The Uncanny Valley of the Dolls



When I was just about old enough to actually watch tv and get stories and understand that there was no boogeyman and that there was a difference between fiction and reality, I think the thing that still unnerved me the most was the idea of the thing that should be inanimate--souless!--that wasn't. So it was that I found the trailer for "Magic" with Anthony Hopkins and a twisted-sounding dummy especially unnerving. How close is a dummy, after all, to dolls?  And being a girl, how many dolls did I have? All those smooth plastic faces, some with eyes that closed as their weirdly hollow but weighty bodies were laid horizontally--

There was a reason that stuffed animals could stay on my bed, but dolls had to be placed in the toy chest. I played with my dolls, but I could never love them. They were not "people" even if they looked like people. And perhaps the understanding--the recognition I had--of my rejection of these not quite human things made me wonder how they...saw me.
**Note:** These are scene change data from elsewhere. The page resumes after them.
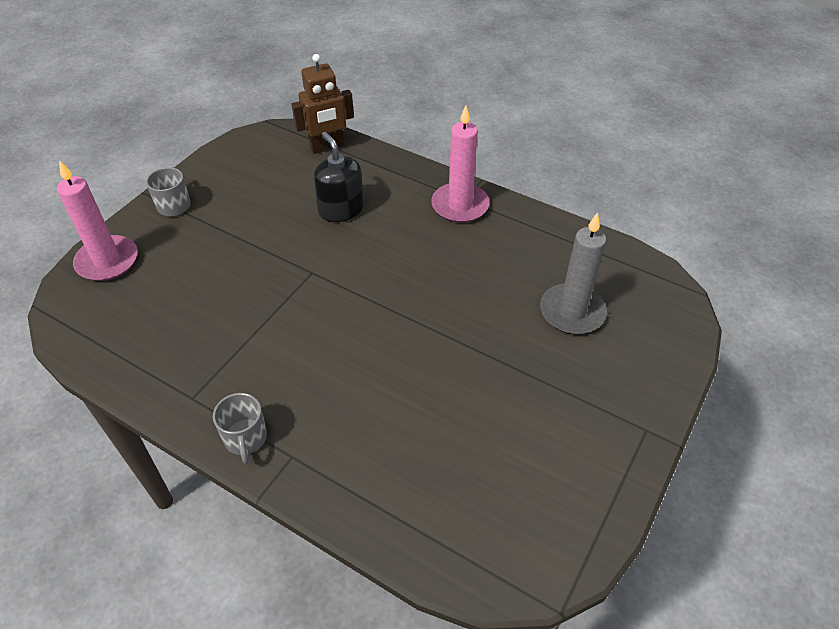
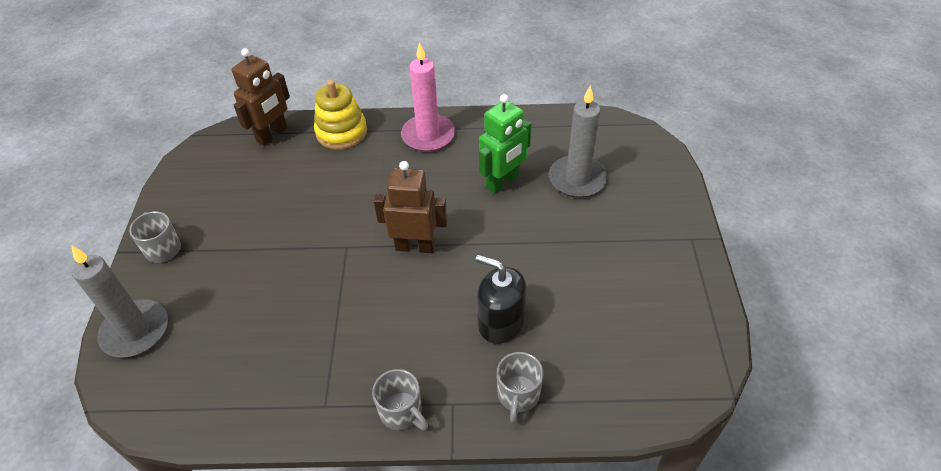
camera: 30 degrees left, 0 degrees up
(107, 261) = (135, 331): pink candle -> grey candle
(341, 209) = (329, 182): black soap dispenser -> black soap dispenser (501, 322)
(353, 482) = (518, 395): none -> grey mug
(369, 301) = (415, 246): none -> brown robot
(385, 169) = (341, 132): none -> yellow stacking toy
(495, 280) = (503, 182): none -> green robot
The internet is littered with images of scary dolls.  Some of them just are terribly bad fascimiles made by an inartful hand. Some are broken, reproachful, like baby zombies. And some are fashioned to be deliberately grotesque, preying upon the lurid fascinations of the unheathfully-centered mind. Their nearness to human features plays upon the sympathy we have for our fellow sentient--we inbue them with a terrifying inner life, even though they are hollow. And yet, we know there are people among us who are most alive--but are, in fact, hollow inside, as far from our understanding as what we imagine in the highly-suggestable imputed psyche of a doll.

We human beings are artificers. We capitulate our likenesses in various media, in the hopes of capturing whatever it is we think of as the human essence, from cave paintings to selfies.  One of the most unnerving of our enduring fables is the idea of the actually "made" man--the golem, the corpse-pastiche of Frankenstein, the waxwork or clockwork man. The deadly robot. The killer doll.

It's pretty kinky of us that it is the monster we create nearest to our own likeness, that has such horrors, isn't it? What does it say about us?